Watching all of Paul Thomas Anderson: Punch-Drunk Love
On Christmas this year my husband and I saw Phantom Thread on 70mm here in New York. It was a magical experience and has inspired us to rewatch, chronologically, all of Paul Thomas Anderson’s feature films. So, I’m here to invite you along for this journey. I won’t be recapping the stories, no exhaustive research, just trying to understand what they have in common, how they fit together and what I can learn from this dude. No real spoilers but this will probably be pretty boring if you haven’t see the movies.
Punch-Drunk Love is the P.T. Anderson film I saw on the big screen most recently before Phantom Thread. Wordless Music did a live score and screening last March at BAM with Jon Brion and Norah Jones. I liked the event very much, it’s a unique way to watch a film. Live music with a modern film really changes the experience. Music can obviously be incredibly important to evocative and cogent storytelling. This seems to be particularly important to Anderson’s films as he uses composers much the same way he uses actors, creating ongoing relationships, exploring range and themes. But in most cases music is supporting, beautiful maybe, but overpowered by visual stimulation. With a 50 piece orchestra and a Grammy winning singer, though, that is what makes the bigger splash. Transformed into a music-first experience Punch-Drunk Love becomes a beautiful pantomime.
On this watching of Punch-Drunk Love I was looking for a few things in particular. PTA’s first three movies use human connection in different and powerful ways, thinking in particular about the many and diverse connections we each cultivate. This film seems to be a departure from that as it illustrates the value of breaking connections and a focus on one connection in particular. This film also introduces the Particular Man character who will become the centerpiece in his next four films. Adam Sandler, sweet, sad Adam Sandler, as Barry Egan is no Daniel Plainview or Lancaster Dodd, but he is the keenly observed and eccentric focus of this film. While the first three films smash together and tear apart characters, this one steps back and lets them do what they need to do.
I don’t claim to know Anderson’s reasoning for the shift but for viewers it seems like he is putting a lot more faith in his actors then ever before. Philip Seymour Hoffman’s Dean Trumbell seems to highlight this development. This is Hoffman’s fourth Anderson film (that’s all of them, if you are keeping track) and the the first time he really wields his power on screen. He has no personal narrative, something PTA has dialed up and down in the past, and he spends most of his onscreen time screaming into a telephone, but his performance delivers on the complex inner life of another early version of Anderson’s Particular Man.
With this focused narrative Anderson seems to be moving away from the intricate, virtuosic storytelling to the focus an character. He elevates the solo over the ensemble. I don’t mean to say he has sacrificed the ornate narrative, even Punch-Drunk Love, his smallest story in that way, is oozing with detail. And he certainly hasn’t done away with the elegant cacophony of a dozen people in a room together, but his eye is resting on a single player in what feels like a loosened grip. Or perhaps it is a move towards a kind of shared vision, a place he’s seemed to embrace in Phantom Thread.

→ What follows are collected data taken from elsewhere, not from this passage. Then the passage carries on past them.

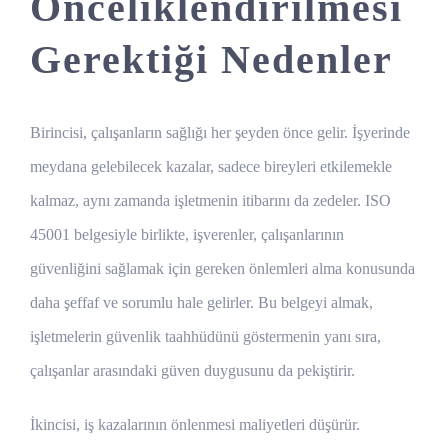
Önceliklendirilmesi
Gerektiği Nedenler
Birincisi, çalışanların sağlığı her şeyden önce gelir. İşyerinde
meydana gelebilecek kazalar, sadece bireyleri etkilemekle
kalmaz, aynı zamanda işletmenin itibarını da zedeler. ISO
45001 belgesiyle birlikte, işverenler, çalışanlarının
güvenliğini sağlamak için gereken önlemleri alma konusunda
daha şeffaf ve sorumlu hale gelirler. Bu belgeyi almak,
işletmelerin güvenlik taahhüdünü göstermenin yanı sıra,
çalışanlar arasındaki güven duygusunu da pekiştirir.
İkincisi, iş kazalarının önlenmesi maliyetleri düşürür.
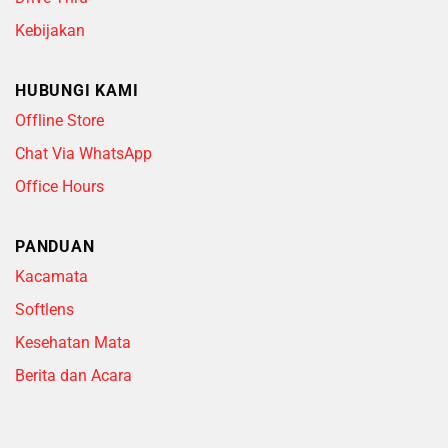
Kebijakan
HUBUNGI KAMI
Offline Store
Chat Via WhatsApp
Office Hours
PANDUAN
Kacamata
Softlens
Kesehatan Mata
Berita dan Acara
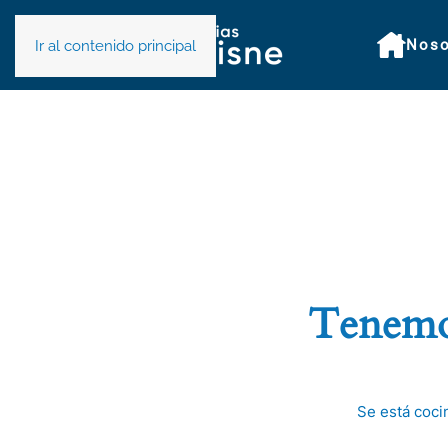
Noso
Ir al contenido principal
Tenemos
Se está coci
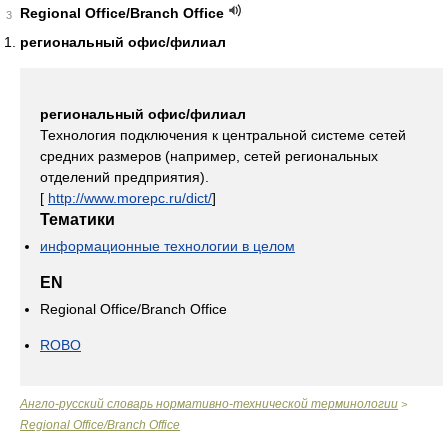
Regional Office/Branch Office
3
региональный офис/филиал
региональный офис/филиал
Технология подключения к центральной системе сетей
средних размеров (например, сетей региональных
отделений предприятия).
[
http://www.morepc.ru/dict/
]
Тематики
информационные технологии в целом
EN
Regional Office/Branch Office
ROBO
Англо-русский словарь нормативно-технической терминологии
>
Regional Office/Branch Office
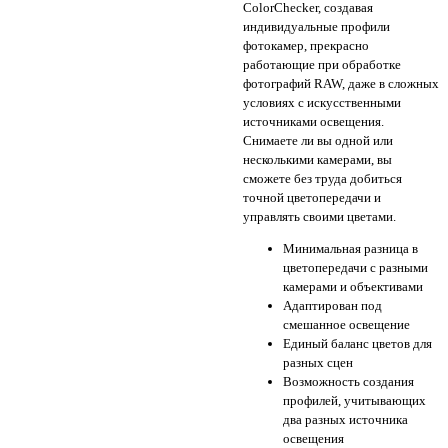
ColorChecker, создавая
индивидуальные профили
фотокамер, прекрасно
работающие при обработке
фотографий RAW, даже в сложных
условиях с искусственными
источниками освещения.
Снимаете ли вы одной или
несколькими камерами, вы
сможете без труда добиться
точной цветопередачи и
управлять своими цветами.
Минимальная разница в
цветопередачи с разными
камерами и объективами
Адаптирован под
смешанное освещение
Единый баланс цветов для
разных сцен
Возможность создания
профилей, учитывающих
два разных источника
освещения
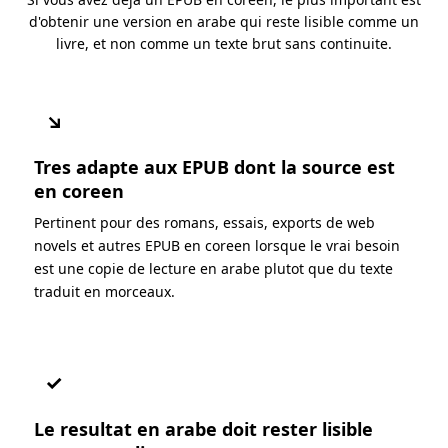
d'obtenir une version en arabe qui reste lisible comme un
livre, et non comme un texte brut sans continuite.
↘
Tres adapte aux EPUB dont la source est
en coreen
Pertinent pour des romans, essais, exports de web
novels et autres EPUB en coreen lorsque le vrai besoin
est une copie de lecture en arabe plutot que du texte
traduit en morceaux.
✓
Le resultat en arabe doit rester lisible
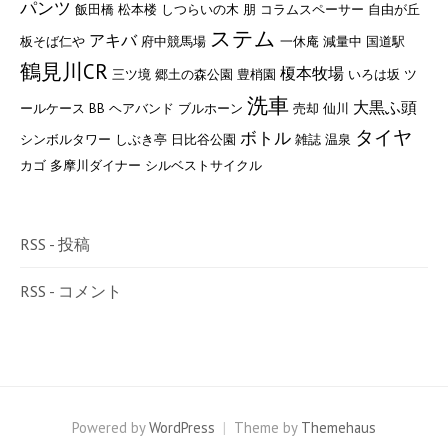
パンツ
飯田橋
松本楼
しつらいの木 朋
コラムスペーサー
自由が丘
ステム
アキバ
板そば仁や
府中競馬場
一休庵
減量中
国道駅
鶴見川CR
榎本牧場
三ツ境
郷土の森公園
豊梢園
いろは坂
ツ
洗車
大黒ふ頭
ールケース
BB
ヘアバンド
ブルホーン
売却
仙川
タイヤ
ボトル
シンボルタワー
しぶき亭
日比谷公園
雑誌
温泉
カゴ
多摩川ダイナー
シルベストサイクル
RSS - 投稿
RSS - コメント
Powered by
WordPress
|
Theme by
Themehaus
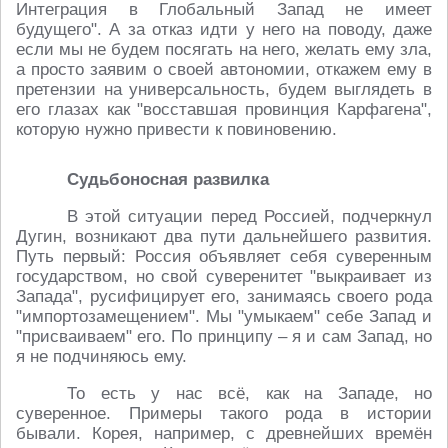
Интеграция в Глобальный Запад не имеет
будущего". А за отказ идти у него на поводу, даже
если мы не будем посягать на него, желать ему зла,
а просто заявим о своей автономии, откажем ему в
претензии на универсальность, будем выглядеть в
его глазах как "восставшая провинция Карфагена",
которую нужно привести к повиновению.
Судьбоносная развилка
В этой ситуации перед Россией, подчеркнул
Дугин, возникают два пути дальнейшего развития.
Путь первый: Россия объявляет себя суверенным
государством, но свой суверенитет "выкраивает из
Запада", русифицирует его, занимаясь своего рода
"импортозамещением". Мы "умыкаем" себе Запад и
"присваиваем" его. По принципу – я и сам Запад, но
я не подчиняюсь ему.
То есть у нас всё, как на Западе, но
суверенное. Примеры такого рода в истории
бывали. Корея, например, с древнейших времён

A kind of adorable PTA theme that comes up in this film is the search for shortcuts. Barry Egan buys an obscene amount of Healthy Choice pudding cups to collect airline miles taking advantage of a deal he thinks is too good to be true. Simultaneously, he is dealing with nefarious scammers who, though more experienced, seem equally ill-prepared for the realities of their con. Thinking back to the petty gangsters of Hard Eight you can see the rhyme with John C. Reilly’s first casino rate card scam.
Punch-Drunk Love is a small film that marks a substantial shift in the kinds of stories Anderson’s tell and the methods he uses to tell them.